Instalado ruidosamente en la cresta del oleaje como número uno del mundo, Nadal colocó sobre el tapete esa combinación de precisión, potencia y determinación, que lo aproxima a la perfección, que lo hace lucir invencible. El español le apretó las tuercas en semifinales al siempre temido Novak Jokovic, antes de meter en una botella las pretensiones del crecido chileno Fernando González por 6-3, 7-6 (7/2) y 6-3.

Ser “verdugo” de James Blake, el victimario del oscurecido Roger Federer, permitía considerar a González una amenaza. En el tenis mundial andan muchas liebres capaces de saltar sorprendiendo en la vuelta de cualquier esquina, y ahora, concretando el sueño de Samaranch, en el deporte de las balaceras con la raqueta, estaban los mejores pistoleros del planeta. Así que lo único seguro es la inseguridad de todos.

Una vez más, Nadal exhibió una defensa fantasiosa, llegándole a bolas cruzadas que nadie esperaba de regreso, contragolpeando con un poder y certeza desde el fondo, acercándose a la red sólo para matar y sosteniendo los boleos largos que propuso González, para buscar disparos a los sectores sin protección, trazando una geometría espectacular, como lo hizo frente a Jokovic. ¡Qué clase de tenista estamos viendo!
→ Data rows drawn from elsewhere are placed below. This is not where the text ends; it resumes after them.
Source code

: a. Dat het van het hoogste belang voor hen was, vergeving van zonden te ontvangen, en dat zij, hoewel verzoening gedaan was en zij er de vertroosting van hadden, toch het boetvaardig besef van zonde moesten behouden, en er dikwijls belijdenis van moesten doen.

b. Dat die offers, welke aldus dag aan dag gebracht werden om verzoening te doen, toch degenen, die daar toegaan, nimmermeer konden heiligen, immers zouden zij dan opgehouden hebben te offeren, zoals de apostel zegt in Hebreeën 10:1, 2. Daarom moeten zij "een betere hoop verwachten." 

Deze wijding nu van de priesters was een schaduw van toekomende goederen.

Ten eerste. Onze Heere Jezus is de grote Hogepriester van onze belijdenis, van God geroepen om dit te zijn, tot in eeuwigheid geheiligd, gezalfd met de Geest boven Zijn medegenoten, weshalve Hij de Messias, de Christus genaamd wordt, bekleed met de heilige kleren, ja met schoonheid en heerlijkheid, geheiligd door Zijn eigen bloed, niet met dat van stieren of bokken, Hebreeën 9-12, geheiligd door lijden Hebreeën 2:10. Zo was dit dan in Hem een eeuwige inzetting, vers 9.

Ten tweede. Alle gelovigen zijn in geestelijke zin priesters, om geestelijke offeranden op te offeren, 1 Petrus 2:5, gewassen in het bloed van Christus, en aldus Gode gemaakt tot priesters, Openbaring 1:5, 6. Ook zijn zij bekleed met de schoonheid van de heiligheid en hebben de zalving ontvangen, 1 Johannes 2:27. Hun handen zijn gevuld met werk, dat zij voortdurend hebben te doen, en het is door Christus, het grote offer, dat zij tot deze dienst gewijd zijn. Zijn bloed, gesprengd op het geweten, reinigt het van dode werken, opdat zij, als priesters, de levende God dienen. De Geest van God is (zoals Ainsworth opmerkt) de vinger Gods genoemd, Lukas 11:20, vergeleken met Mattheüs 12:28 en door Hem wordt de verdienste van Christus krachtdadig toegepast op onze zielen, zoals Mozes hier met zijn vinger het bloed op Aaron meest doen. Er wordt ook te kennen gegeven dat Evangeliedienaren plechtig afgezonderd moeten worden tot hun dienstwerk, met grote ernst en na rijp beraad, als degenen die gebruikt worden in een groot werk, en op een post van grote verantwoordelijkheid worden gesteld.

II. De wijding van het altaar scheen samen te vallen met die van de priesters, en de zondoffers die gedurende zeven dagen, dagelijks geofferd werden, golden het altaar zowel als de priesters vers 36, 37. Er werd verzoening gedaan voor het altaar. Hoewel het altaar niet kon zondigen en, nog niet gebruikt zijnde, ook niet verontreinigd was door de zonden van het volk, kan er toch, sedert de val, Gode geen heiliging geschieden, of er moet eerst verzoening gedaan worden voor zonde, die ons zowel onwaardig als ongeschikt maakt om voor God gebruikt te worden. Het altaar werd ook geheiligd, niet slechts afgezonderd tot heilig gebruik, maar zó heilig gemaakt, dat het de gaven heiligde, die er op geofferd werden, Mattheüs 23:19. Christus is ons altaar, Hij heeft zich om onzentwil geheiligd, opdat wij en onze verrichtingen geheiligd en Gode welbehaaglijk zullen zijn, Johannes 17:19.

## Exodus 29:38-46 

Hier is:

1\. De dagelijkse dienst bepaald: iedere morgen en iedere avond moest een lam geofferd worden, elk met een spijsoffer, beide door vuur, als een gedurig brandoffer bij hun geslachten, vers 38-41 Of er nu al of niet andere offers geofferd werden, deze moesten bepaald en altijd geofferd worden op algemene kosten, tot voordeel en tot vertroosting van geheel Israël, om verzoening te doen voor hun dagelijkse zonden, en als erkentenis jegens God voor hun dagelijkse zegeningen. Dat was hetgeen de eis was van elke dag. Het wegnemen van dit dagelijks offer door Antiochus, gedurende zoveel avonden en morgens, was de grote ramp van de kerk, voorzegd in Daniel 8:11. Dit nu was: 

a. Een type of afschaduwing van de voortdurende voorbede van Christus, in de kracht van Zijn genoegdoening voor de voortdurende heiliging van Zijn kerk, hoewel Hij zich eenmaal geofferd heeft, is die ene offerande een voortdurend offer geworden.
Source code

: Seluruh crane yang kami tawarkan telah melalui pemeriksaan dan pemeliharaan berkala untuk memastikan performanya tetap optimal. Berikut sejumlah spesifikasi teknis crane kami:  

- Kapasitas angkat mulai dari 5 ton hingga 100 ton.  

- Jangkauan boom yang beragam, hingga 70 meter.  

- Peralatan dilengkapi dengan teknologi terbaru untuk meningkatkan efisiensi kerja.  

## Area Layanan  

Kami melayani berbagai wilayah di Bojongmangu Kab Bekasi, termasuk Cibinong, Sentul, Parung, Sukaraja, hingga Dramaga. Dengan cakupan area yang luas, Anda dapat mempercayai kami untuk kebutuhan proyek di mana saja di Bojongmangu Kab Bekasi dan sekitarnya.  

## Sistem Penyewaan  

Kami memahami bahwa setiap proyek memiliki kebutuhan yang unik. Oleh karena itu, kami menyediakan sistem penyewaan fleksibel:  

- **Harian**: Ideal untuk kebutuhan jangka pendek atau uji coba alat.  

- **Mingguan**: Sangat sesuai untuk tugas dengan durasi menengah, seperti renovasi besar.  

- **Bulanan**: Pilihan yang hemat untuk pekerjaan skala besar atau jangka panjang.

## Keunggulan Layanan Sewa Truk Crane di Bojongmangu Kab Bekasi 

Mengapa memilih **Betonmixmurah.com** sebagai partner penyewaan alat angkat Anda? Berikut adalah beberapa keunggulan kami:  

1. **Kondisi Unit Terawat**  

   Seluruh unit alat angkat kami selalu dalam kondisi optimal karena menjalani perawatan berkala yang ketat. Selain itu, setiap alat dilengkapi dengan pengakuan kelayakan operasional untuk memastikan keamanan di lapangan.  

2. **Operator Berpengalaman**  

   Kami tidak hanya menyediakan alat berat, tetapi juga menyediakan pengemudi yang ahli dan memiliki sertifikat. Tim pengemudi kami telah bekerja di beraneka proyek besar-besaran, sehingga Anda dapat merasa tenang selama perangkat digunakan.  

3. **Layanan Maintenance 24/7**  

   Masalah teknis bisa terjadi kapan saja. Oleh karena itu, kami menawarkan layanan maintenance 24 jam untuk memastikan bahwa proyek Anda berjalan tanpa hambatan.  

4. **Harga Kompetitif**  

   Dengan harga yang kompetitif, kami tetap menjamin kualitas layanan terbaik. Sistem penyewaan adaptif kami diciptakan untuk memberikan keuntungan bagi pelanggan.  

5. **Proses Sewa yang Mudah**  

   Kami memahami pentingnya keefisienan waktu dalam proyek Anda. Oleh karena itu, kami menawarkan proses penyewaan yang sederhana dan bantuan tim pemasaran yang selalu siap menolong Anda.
No fue un duelo épico como la final de Wimbledon con Federer, pero sí inyectado por esa intensidad, destreza y dominio que Nadal aplica mejor que nadie atravesando por su mejor año, en que ha ganado siete de los últimos nueve torneos que ha disputado, entre ellos dos del Grand Slam, Roland Garros y Wimbledon.

Se fajó González y no hay nada que cuestionarle. Pero para ganarle a este Nadal permanente inspirado, desconcertante, demoledor, se necesita jugar un tenis perfecto, ser otro Borg, o aquel Sampras, o el recientemente destronado Federer.